As outlined by the Financial Times, global coal use surged over the winter which caused emissions to rise. Meanwhile, clean energy installations fell below the quantities needed to reach climate targets. This “coal comeback” can be attributed to the surging post-pandemic economic recovery leading to a higher demand for power (even in countries with lofty environmental goals). For example, U.S. coal-fired power generation was higher in 2021 than it was in 2019; in Europe, coal power rose 18 percent in 2021—its first increase in almost 10 years.
All this was prior to Russia’s invasion of Ukraine, which resulted in a global energy crisis. Countries (especially European ones) began to look for ways to detach themselves from Russian oil and gas and started to reconsider timelines of commitments to reduce fossil fuel use. According to one economist, because of this, the U.S. will likely have increased oil and gas output in the short term, the North Sea may see further investments, and E.U. coal consumption could continue to increase thanks to spiraling gas prices.

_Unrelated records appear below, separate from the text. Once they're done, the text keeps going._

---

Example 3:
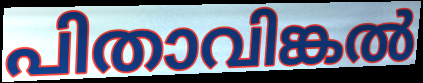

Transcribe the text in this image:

പിതാവിങ്കൽ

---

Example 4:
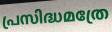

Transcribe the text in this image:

പ്രസിദ്ധമത്രേ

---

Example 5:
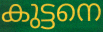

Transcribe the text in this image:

കുട്ടനെ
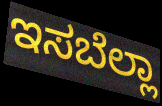
ಇಸಬೆಲ್ಲಾ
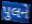
પુલને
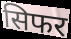
सिफर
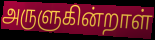
அருளுகின்றாள்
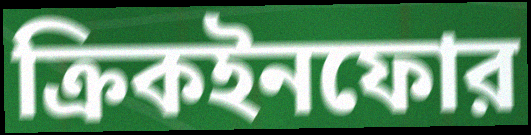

Further, the IEA’s short-term energy outlook states that U.S. coal production is expected to increase by about four percent in 2022, and by another one percent in 2023. This increased production of coal will aid rising export demand and replenish coal inventories at power plants that were depleted in 2021.

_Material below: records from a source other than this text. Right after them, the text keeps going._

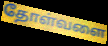
தோள்வளை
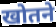
खोतने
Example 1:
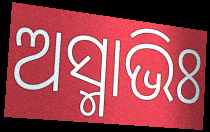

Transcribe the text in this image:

ଅସ୍ମାଭିଃ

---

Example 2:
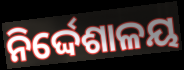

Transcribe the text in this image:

ନିର୍ଦ୍ଦେଶାଳୟ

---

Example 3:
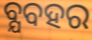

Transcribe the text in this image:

ବ୍ଯବହର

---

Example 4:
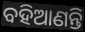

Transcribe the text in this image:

ବହିଆଣନ୍ତି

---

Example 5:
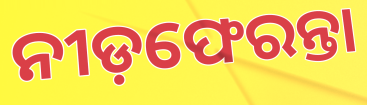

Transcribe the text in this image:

ନୀଡ଼ଫେରନ୍ତା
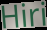
Hiri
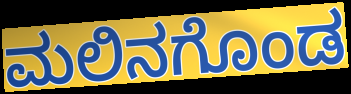
ಮಲಿನಗೊಂಡ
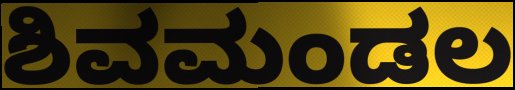
ಶಿವಮಂಡಲ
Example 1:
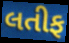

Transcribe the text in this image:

લતીફ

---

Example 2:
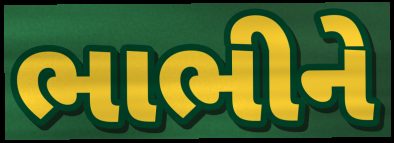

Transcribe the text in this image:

ભાભીને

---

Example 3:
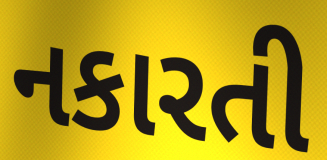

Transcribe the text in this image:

નકારતી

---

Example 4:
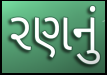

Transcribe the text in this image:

રણનું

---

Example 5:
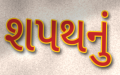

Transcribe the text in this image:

શપથનું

On a more positive note, on Tuesday of this week, the European Commission outlined a plan to make Europe independent from Russian fossil fuels well before 2030 in response to Russia’s invasion of Ukraine. This plan also addresses various ways to respond to rising energy prices and to replenish gas stocks for next winter, with the goal of reducing EU demand for Russian gas by two thirds before the end of the year.